Yorkshire Dales Visitor Guide
The Yorkshire Dales is recognised universally by its stone walls and grazing sheep spread over the walled landscape. Its natural landscape forms one of the UK's National Parks. It has been featured in the James Herriot vet series "All Creatures Great and Small".
The Dales have been carved out by rivers over millennia. Outside the Park, the most southerly Dales of Calderdale and Airedale flow though cities and towns of West Yorkshire – notably the River Aire flows through the centre of Leeds and the market town of Skipton. Wharfedale becomes more rural, stretching from north of Leeds to the moorland uplands, flowing through towns such as Otley and Ilkley and more rural settings such as Bolton Abbey and Grassington.

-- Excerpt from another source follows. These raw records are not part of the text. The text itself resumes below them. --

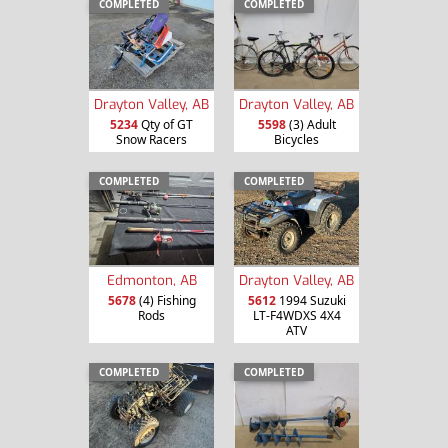
COMPLETED
COMPLETED
Drayton Valley, AB
Drayton Valley, AB
5234
Qty of GT
5598
(3) Adult
Snow Racers
Bicycles
COMPLETED
COMPLETED
Edmonton, AB
Drayton Valley, AB
5678
(4) Fishing
5612
1994 Suzuki
Rods
LT-F4WDXS 4X4
ATV
COMPLETED
COMPLETED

The exception that proves the rule, Wensleydale is the valley of the River Ure, flowing close to the small cathedral town of Ripon, near which is the UNESCO World Heritage Site of Fountains Abbey. Racehorse training takes place at Middleham, whose Castle was the childhood home of King Richard III. The privately owned Bolton Castle in Wensleydale is a solid feature of the landscape, once the prison of Mary Queen of Scots, with further up the Dale the town of Hawes, home to Wensleydale cheese making to the delight of Wallace (and maybe Gromit).
The northernmost of the Yorkshire Dales is Swaledale, a more intimate valley once home to lead mining, The Swaledale village of Reeth is much visited, with the Swale flowing around the spectacular Norman fortress of Richmond Castle in a hilltop setting.
The rivers of the Dales flow east into the River Ouse, and ultimately the River Humber and the North Sea with one exception – the River Ribble flows through Settle and the western Dales to reach the Irish Sea.